Edle Liedersammlung im Handtaschenformat

Ein einem kleinen dunklen Rund ist ein Porträt des Komponisten gezeichnet.
Lieder von Gilles Bincois waren um 1450 äußerst beliebt und auch in dieser Sammlung zu finden. © imago images / United Archives International
Von Helga Heyder-Späth · 11.03.2020
Eine kleine handliche Liedersammlung tauchte 2014 bei einem Auktionshaus auf - eine Sensation, denn der kleine Brokatband aus dem 15. Jahrhundert vereint rund 50 Lieder der Zeit. Mit akribischer Schrift wurde eine ganz persönliche Collection zusammengestellt.
Das kleine, in Brokat gebundene Büchlein, das "Leuven-Chansonnier" wirkt auf den ersten Blick eher unscheinbar, es ist nur zurückhaltend illustriert und doch eine kleine Sensation. Denn darin finden sich 50 überwiegend weltliche Lieder berühmter franko-flämischer Musiker wie Antoine Busnoys, Johannes Ockeghem und Gilles Binchois, dazu etliche Lieder von nicht namentlich genannten Komponisten. Zwölf dieser Chansons sind Unikate.

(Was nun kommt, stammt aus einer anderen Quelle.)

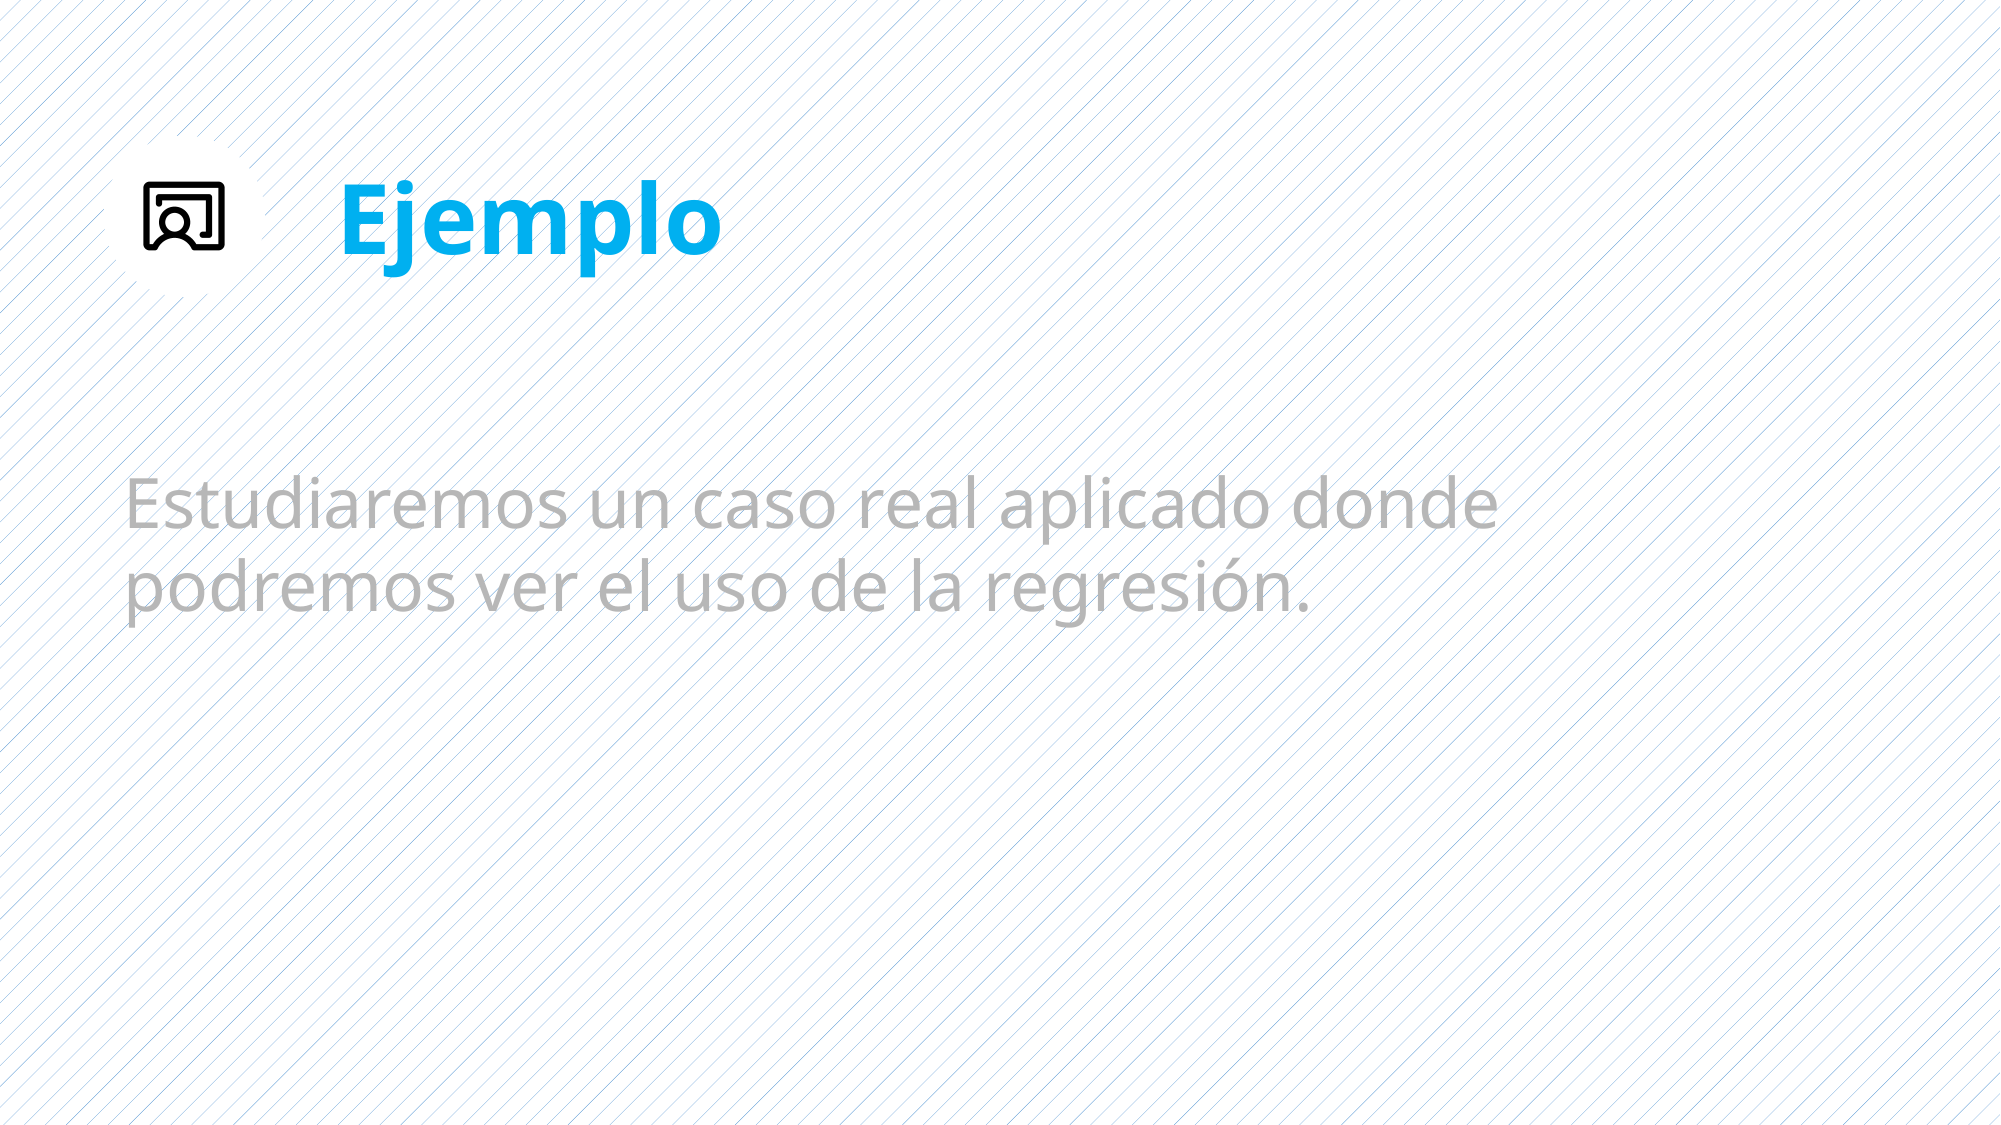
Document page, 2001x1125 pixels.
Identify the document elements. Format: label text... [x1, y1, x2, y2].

text_box Estudiaremos un caso real aplicado donde podremos ver el uso de la regresión. [103, 355, 1672, 730]
text_box Ejemplo [316, 150, 1885, 296]
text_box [103, 135, 266, 298]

Für Mußestunden auf Reisen?

Zwischen 1470 und 1475 wurden die Lieder für das "Leuven-Chansonnier" irgendwo an der Loire zusammengetragen. Sein praktisches "Handtaschenformat" legt nahe, dass das Buch als täglicher Wegbegleiter gedacht war und die Auswahl der Lieder den individuellen Geschmack eines adeligen Herren oder vielleicht noch eher einer musikliebenden Adelsdame verrät. 2014 tauchte das "Leuven-Chansonnier" überraschend in einem Brüsseler Auktionshaus auf und wurde inzwischen wissenschaftlich aufgearbeitet. Es ist inzwischen Teil der King Baudouin Foundation.
So können wir einen sehr persönlichen Blick in ein adeliges Privatgemach des 15. Jahrhunderts werfen, in dem man sich sicher so manche Mußestunde mit den mal koketten, bisweilen auch recht frivolen Liedern versüßte.